Les politiciens populistes sont souvent considérés comme favorables aux entreprises et prônent une réglementation limitée de l’économie par le gouvernement. Ils incarnent une idéologie reaganienne caractérisée par des charges fiscales faibles, une réglementation minimale et les principes de libre marché. Cette approche tend à donner la priorité aux intérêts des entreprises par rapport aux préoccupations environnementales, aux soins de santé, aux syndicats et aux prestations de retraite. Par conséquent, les populistes bénéficient généralement d’un plus grand soutien de la part des chefs d’entreprise et des investisseurs en capital. Historiquement, les actions américaines se portent mieux en cas de victoire des Républicains à la présidence, car ils sont considérés comme plus favorables à la croissance.

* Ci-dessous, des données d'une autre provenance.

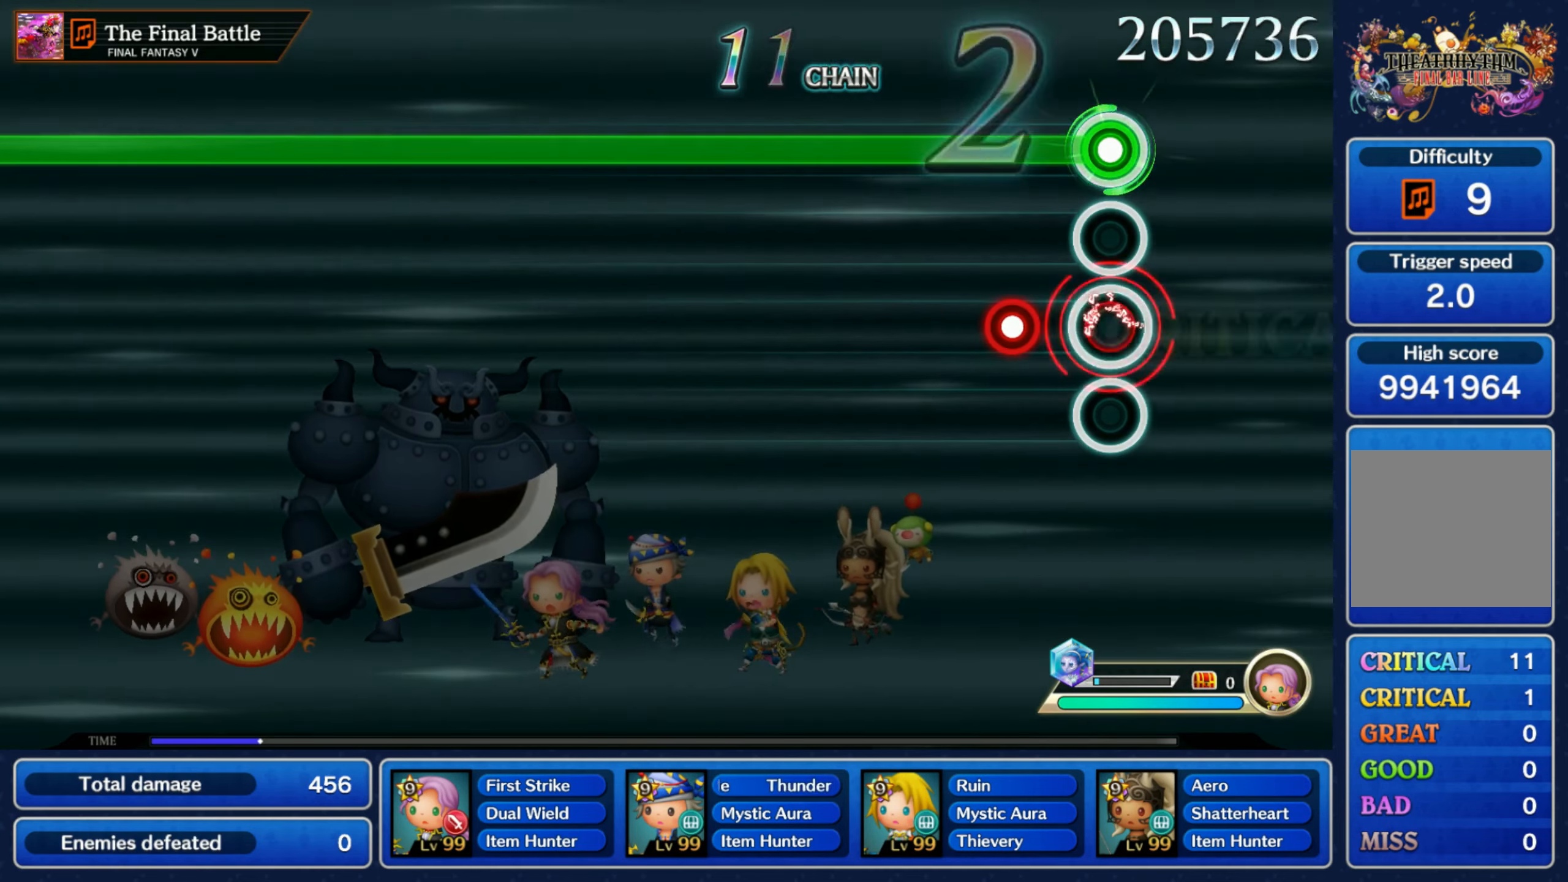
{"buttons": ["L1"], "left_stick": "center", "right_stick": "center", "events": [[66, "R1", "up"], [150, "R1", "down"], [233, "R1", "up"]]}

Toutefois, les marchés financiers réagissent souvent négativement à l’incertitude et à l’instabilité. Lorsque le président Macron a convoqué des élections législatives anticipées, le marché a réagi rapidement en enregistrant une chute importante des actions et des obligations françaises. L’indice CAC 40 a chuté de 2% et le rendement des OAT à 10 ans a augmenté de 13 points de base pour atteindre 3,23%, son plus haut niveau en 2024, reflétant des primes de risque plus élevées. De plus, Moody’s a indiqué que la situation actuelle a un impact négatif sur la notation de crédit de la France et qu’elle pourrait réviser ses perspectives de stables à négatives.

Conclusion

La montée du populisme est une conséquence de plusieurs phénomènes telles que la perte de pouvoir d’achat, la hausse des inégalités, la mondialisation ou encore la perte de confiance dans le système. L’arrivée au pouvoir de partis populistes entrainent la hausse des dépenses publiques et davantage d’endettement. La monétisation de la dette apparait comme un corolaire inévitable qui entrainera encore davantage d’inflation et de creusement des inégalités. Un cercle vicieux qui menace la paix sociale et la croissance dans de nombreux pays développés.